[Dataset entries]
^^^^^^^^

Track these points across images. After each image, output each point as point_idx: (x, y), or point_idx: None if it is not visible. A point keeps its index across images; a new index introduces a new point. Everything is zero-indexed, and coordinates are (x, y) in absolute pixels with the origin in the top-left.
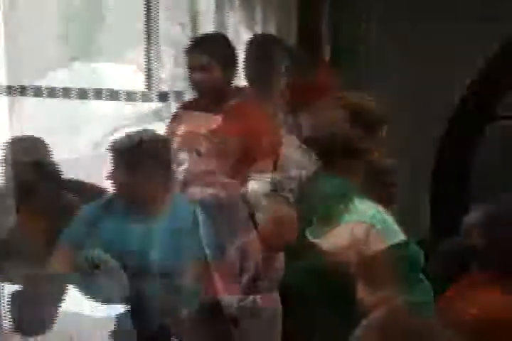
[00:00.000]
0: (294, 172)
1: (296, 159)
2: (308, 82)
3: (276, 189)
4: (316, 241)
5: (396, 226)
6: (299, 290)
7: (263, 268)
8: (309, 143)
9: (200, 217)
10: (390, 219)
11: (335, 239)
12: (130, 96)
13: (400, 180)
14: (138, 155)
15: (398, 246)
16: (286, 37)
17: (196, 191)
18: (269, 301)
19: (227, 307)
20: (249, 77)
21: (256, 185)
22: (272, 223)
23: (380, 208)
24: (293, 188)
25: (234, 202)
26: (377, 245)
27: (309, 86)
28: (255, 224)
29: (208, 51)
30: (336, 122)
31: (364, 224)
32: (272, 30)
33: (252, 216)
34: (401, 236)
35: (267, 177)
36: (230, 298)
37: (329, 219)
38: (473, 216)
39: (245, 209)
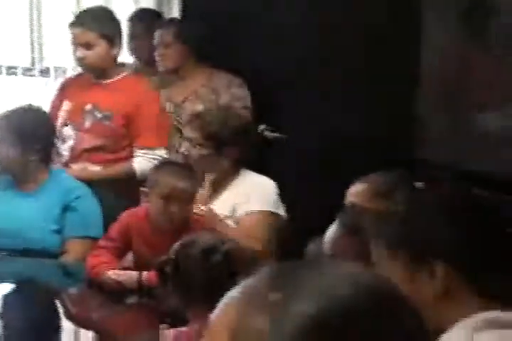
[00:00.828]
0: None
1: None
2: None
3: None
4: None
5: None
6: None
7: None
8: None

^^^^^^^^

▸ INSTRUCTIONS TO FOLLOW
The pictures alone are to be left out when the data above is copied; all else must match exactly.

▸ EXPECTED OUTPUT
Track these points across images. After each image, output each point as point_idx: (x, y), or point_idx: None if it is not visible. A point keeps its index across images; a new index introduces a new point. Everything is zero-indexed, and coordinates are (x, y) in absolute pixels with the origin in the top-left.
[00:00.000]
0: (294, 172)
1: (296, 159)
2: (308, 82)
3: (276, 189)
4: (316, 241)
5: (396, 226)
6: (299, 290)
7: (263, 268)
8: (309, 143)
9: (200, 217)
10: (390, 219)
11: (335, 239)
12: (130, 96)
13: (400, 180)
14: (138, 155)
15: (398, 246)
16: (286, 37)
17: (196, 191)
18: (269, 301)
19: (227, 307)
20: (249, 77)
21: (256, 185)
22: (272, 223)
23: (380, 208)
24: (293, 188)
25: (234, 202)
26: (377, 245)
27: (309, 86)
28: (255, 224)
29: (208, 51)
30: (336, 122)
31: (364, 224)
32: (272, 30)
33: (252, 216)
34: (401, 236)
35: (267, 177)
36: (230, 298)
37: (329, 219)
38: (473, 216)
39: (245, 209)
[00:00.828]
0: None
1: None
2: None
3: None
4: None
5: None
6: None
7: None
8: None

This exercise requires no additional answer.